* * ½ (out of four)
Seen 5 November 2004 at the Brattle Theater (Sunday Eye-Opener)
Reconstruction is "clever", "self-referential", "meticulously constructed", and, dare I say it, "post-modern". These are all fine things for a film to be, although they are all descriptors of an intellectual nature. Which would be fine if, in its earliest fit of self-awareness, the narrator didn't assure the audience that even though the whole thing is artificial, a construction, the audience will come to care as if it were real anyway, a goal that it only sporadically meets.
That is, of course, the sort of promise that is implicit in any work of fiction. There are many interpretations for why co-writer/director Christoffer Boe included the explicit statement, from pretension to desperation and back to wanting to underscore one of the film's themes. Or perhaps it is merely forewarning, because otherwise one's initial impression of the film would be that of a well-written romantic fantasy, and may be disappointed when it becomes something else.
The story initially seems straightforward - Alex (Nikolaj Lie Kaas) meets Aimee (Maria Bonnevie) in a bar, and hits on her, dispite having a girlfriend Simone (also played by Bonneville) while she is married to August (Krister Henriksson), a writer who also serves as the narrator. They have a tryst while August is out of town, but when Alex leaves Aimee's hotel room, he finds that his entire life has been erased - his apartment no longer exists, while his landlord, friends, father, and girlfriend no longer recognize him. And when he meets up with Aimee again, it's unclear whether she knows him or simply finds him attractive for the same reasons she did before.
The idea of a rewritten reality that only one person can remember is one that has been in play a lot over the past decade. The most recent high-profile example is probably The Forgotten with Julianne Moore; perhaps the most jaw-droppingly cool is Alex Proyas's Dark City. A cult TV series named Nowhere Man still has its fans. Perhaps one of the most obscure, but closest to what Boe is attempting here, is comic-book philosopher Alan Moore's "Book of Mercury", a book containg the complete history of the universe (one that can be emended) which appeared in an otherwise undistinguished line.
Those works, though, have stories in which the characters acknowledge the oddness of their situations, where this remarkable, impossible thing pre-empts everything else, but here, it just seems like a distraction from Alex's interest in the two women. Of course, he may just be written that way; it soon becomes clear that AUgust's writing is affecting Alex's life. Is he trying to steer Alex away form his wife, or is there actually no Alex at all? After all, the uncanny similarity between Simone and Aimee suggests that one or both of them is something other than she seems. It's an interesting setup, which raises interesting ideas, but there's no story to it.

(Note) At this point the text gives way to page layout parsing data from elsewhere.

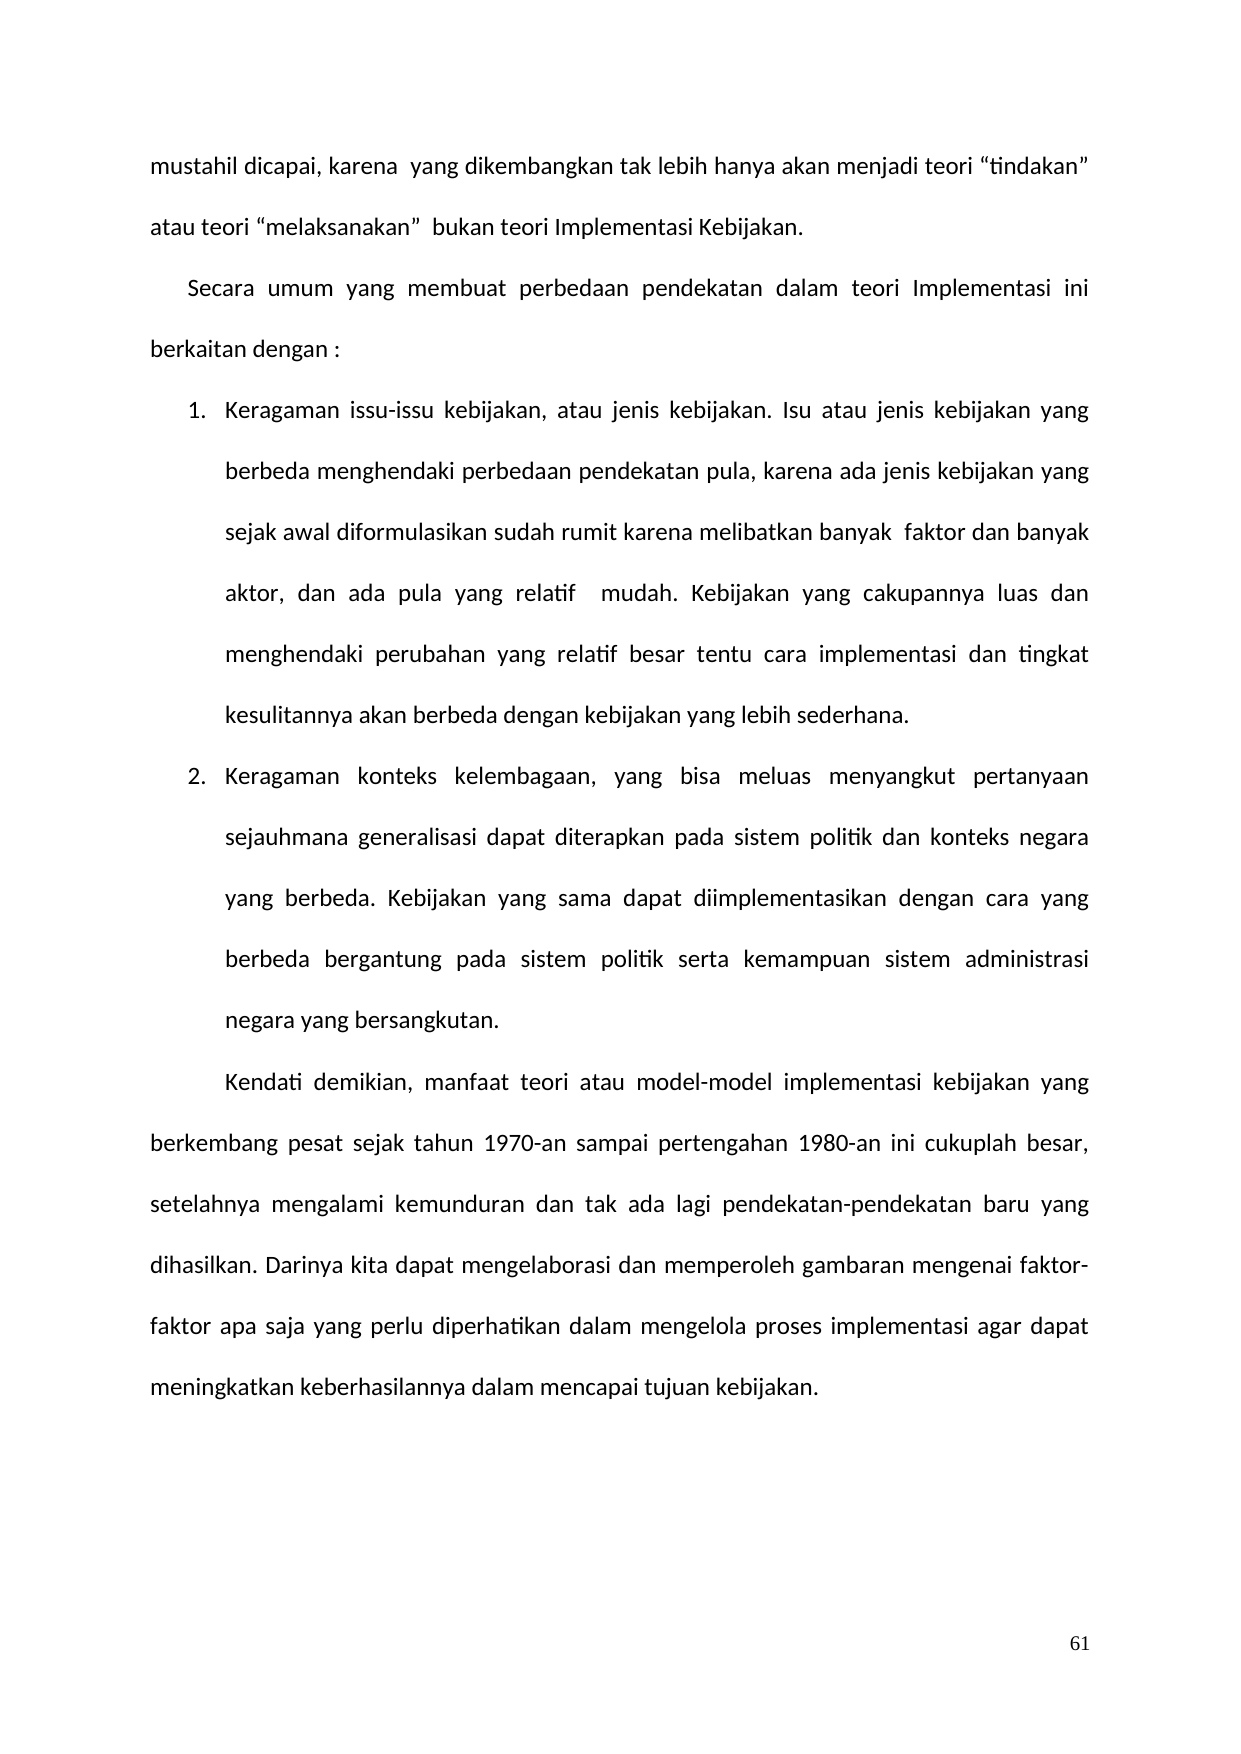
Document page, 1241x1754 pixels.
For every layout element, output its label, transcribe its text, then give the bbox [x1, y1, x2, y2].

text Kendati demikian, manfaat teori atau model-model implementasi kebijakan yang berkembang pesat sejak tahun 1970-an sampai pertengahan 1980-an ini cukuplah besar, setelahnya mengalami kemunduran dan tak ada lagi pendekatan-pendekatan baru yang dihasilkan. Darinya kita dapat mengelaborasi dan memperoleh gambaran mengenai faktor-faktor apa saja yang perlu diperhatikan dalam mengelola proses implementasi agar dapat meningkatkan keberhasilannya dalam mencapai tujuan kebijakan. [150, 1066, 1090, 1401]
list Keragaman konteks kelembagaan, yang bisa meluas menyangkut pertanyaan sejauhmana generalisasi dapat diterapkan pada sistem politik dan konteks negara yang berbeda. Kebijakan yang sama dapat diimplementasikan dengan cara yang berbeda bergantung pada sistem politik serta kemampuan sistem administrasi negara yang bersangkutan. [187, 760, 1090, 1035]
list Keragaman issu-issu kebijakan, atau jenis kebijakan. Isu atau jenis kebijakan yang berbeda menghendaki perbedaan pendekatan pula, karena ada jenis kebijakan yang sejak awal diformulasikan sudah rumit karena melibatkan banyak faktor dan banyak aktor, dan ada pula yang relatif mudah. Kebijakan yang cakupannya luas dan menghendaki perubahan yang relatif besar tentu cara implementasi dan tingkat kesulitannya akan berbeda dengan kebijakan yang lebih sederhana. [187, 394, 1090, 730]
text Secara umum yang membuat perbedaan pendekatan dalam teori Implementasi ini berkaitan dengan : [150, 272, 1090, 364]
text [150, 150, 1090, 242]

It's a well-made movie - the acting is good, especially from Ms. Bonnevie, who essays her two seperate parts well enough that it's not initially obvious the same actress is playing both roles. Boe's direction is excellent, especially for someone directing their first feature. He uses a grainy film stock in order to highlight the story's artificiality, and establishes scenes with extreme overhead shots that serve as maps for character locations. It's a visually striking film, certain enough.
It is also a film that often seems primarily designed to make smart people feel smart. It throws ideas around, little dollops of them, and when these ideas don't add up to a real story, the audience is meant to be impressed at how ambiguous and open to interpretation the final result is. And that's a perfectly fine response, and I don't begrudge anyone any enjoyment they get that way. Boe was one of the founders of the Dogme 95 movement (though he must have been an intern or something), and although I liked it more than Dogville, it rubbed me the same way - so impressed with its own cleverness that it forgets to be anything but clever.